## TASK INSTRUCTIONS:
From the items below, copy every line that contains the string "plot". Case counts, so match it with the same capitalization.

## STORED DATA:
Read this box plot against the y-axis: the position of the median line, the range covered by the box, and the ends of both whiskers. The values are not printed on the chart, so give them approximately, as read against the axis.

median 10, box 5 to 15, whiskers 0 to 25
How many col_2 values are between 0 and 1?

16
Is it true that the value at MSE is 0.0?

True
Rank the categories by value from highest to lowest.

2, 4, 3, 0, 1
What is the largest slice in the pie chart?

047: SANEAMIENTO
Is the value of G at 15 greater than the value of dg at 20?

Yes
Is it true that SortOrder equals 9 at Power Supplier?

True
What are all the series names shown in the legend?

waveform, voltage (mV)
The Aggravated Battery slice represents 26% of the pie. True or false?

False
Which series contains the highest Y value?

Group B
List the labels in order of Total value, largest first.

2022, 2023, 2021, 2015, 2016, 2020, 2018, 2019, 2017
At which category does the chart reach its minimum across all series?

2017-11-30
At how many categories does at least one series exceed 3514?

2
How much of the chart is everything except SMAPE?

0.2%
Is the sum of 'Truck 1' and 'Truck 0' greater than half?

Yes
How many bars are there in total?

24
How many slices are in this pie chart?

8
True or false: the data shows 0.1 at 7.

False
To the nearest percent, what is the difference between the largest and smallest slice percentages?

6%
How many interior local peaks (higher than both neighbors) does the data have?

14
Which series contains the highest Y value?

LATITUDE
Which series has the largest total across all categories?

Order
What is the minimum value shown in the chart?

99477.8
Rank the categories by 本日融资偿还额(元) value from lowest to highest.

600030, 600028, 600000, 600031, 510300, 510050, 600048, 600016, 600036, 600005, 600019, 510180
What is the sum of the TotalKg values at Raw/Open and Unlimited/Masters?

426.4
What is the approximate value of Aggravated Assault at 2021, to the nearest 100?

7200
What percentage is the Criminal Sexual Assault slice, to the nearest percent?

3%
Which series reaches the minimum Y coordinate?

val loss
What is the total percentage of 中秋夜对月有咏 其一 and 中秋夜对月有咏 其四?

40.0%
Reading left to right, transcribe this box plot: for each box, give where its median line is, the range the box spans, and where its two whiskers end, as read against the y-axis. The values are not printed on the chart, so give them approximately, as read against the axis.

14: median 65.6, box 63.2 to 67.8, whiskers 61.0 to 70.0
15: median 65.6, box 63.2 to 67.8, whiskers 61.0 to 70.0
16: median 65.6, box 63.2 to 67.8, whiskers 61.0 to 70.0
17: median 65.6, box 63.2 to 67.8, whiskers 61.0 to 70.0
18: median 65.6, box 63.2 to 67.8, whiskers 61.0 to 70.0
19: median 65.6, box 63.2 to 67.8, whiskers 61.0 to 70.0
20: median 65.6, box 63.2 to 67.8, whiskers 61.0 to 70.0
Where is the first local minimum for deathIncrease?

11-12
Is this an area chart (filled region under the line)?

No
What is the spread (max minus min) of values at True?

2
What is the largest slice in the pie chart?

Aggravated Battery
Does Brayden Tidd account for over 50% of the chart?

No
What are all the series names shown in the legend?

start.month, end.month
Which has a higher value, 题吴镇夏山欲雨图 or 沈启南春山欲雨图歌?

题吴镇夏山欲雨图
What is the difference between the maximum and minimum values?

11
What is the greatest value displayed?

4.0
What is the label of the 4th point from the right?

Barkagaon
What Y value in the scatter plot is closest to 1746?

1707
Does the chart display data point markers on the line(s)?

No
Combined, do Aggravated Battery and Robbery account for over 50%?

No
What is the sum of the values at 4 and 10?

## SOLUTION:
Read this box plot against the y-axis: the position of the median line, the range covered by the box, and the ends of both whiskers. The values are not printed on the chart, so give them approximately, as read against the axis.
Reading left to right, transcribe this box plot: for each box, give where its median line is, the range the box spans, and where its two whiskers end, as read against the y-axis. The values are not printed on the chart, so give them approximately, as read against the axis.
What Y value in the scatter plot is closest to 1746?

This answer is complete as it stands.